What you are asked to do:
Could you reproduce every entry as it stands, leaving the pictures behind?

Provided data:
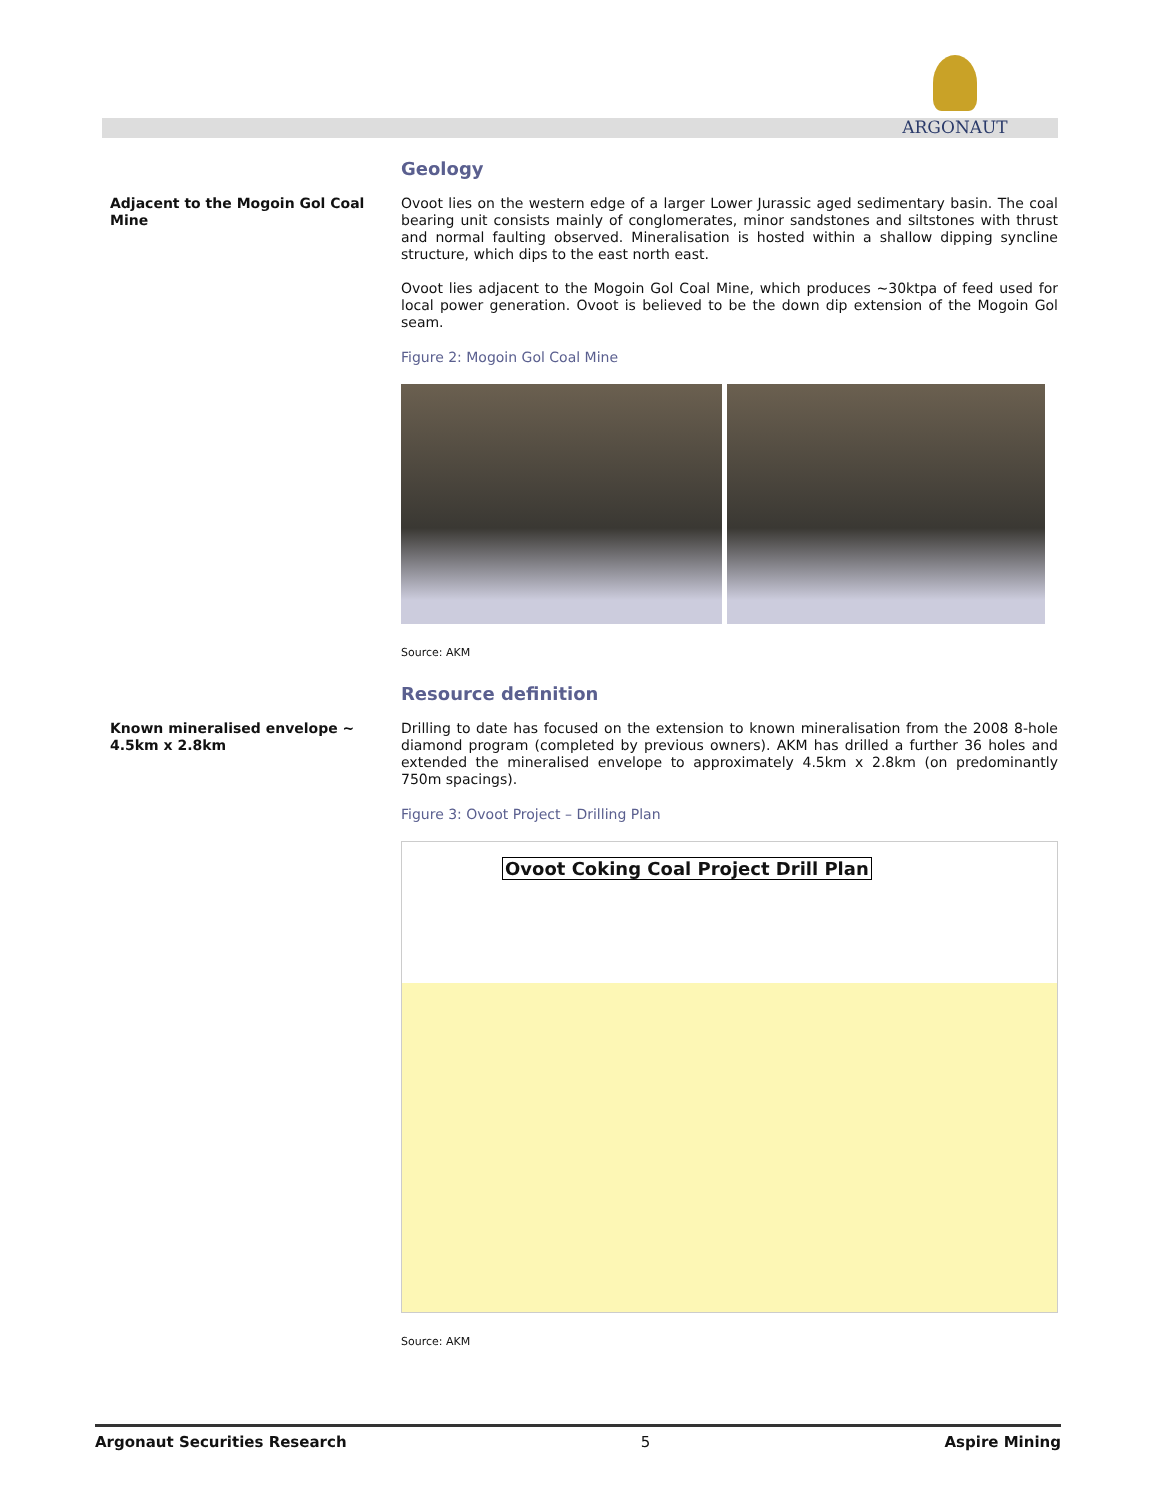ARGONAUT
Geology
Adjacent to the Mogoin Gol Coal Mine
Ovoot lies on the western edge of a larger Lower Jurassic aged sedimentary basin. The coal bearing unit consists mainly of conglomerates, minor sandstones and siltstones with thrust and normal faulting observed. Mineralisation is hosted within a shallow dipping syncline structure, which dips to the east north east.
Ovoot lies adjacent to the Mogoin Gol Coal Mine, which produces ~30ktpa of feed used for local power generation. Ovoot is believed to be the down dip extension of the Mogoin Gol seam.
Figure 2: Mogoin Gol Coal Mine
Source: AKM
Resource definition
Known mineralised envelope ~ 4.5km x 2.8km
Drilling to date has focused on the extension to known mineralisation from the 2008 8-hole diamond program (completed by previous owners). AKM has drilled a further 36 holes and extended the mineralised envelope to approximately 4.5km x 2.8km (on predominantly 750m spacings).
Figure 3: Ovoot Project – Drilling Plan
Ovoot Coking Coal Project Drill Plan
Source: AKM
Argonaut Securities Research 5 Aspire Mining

Answer for this exercise:
ARGONAUT
Geology
Adjacent to the Mogoin Gol Coal Mine
Ovoot lies on the western edge of a larger Lower Jurassic aged sedimentary basin. The coal bearing unit consists mainly of conglomerates, minor sandstones and siltstones with thrust and normal faulting observed. Mineralisation is hosted within a shallow dipping syncline structure, which dips to the east north east.
Ovoot lies adjacent to the Mogoin Gol Coal Mine, which produces ~30ktpa of feed used for local power generation. Ovoot is believed to be the down dip extension of the Mogoin Gol seam.
Figure 2: Mogoin Gol Coal Mine
Source: AKM
Resource definition
Known mineralised envelope ~ 4.5km x 2.8km
Drilling to date has focused on the extension to known mineralisation from the 2008 8-hole diamond program (completed by previous owners). AKM has drilled a further 36 holes and extended the mineralised envelope to approximately 4.5km x 2.8km (on predominantly 750m spacings).
Figure 3: Ovoot Project – Drilling Plan
Ovoot Coking Coal Project Drill Plan
Source: AKM
Argonaut Securities Research 5 Aspire Mining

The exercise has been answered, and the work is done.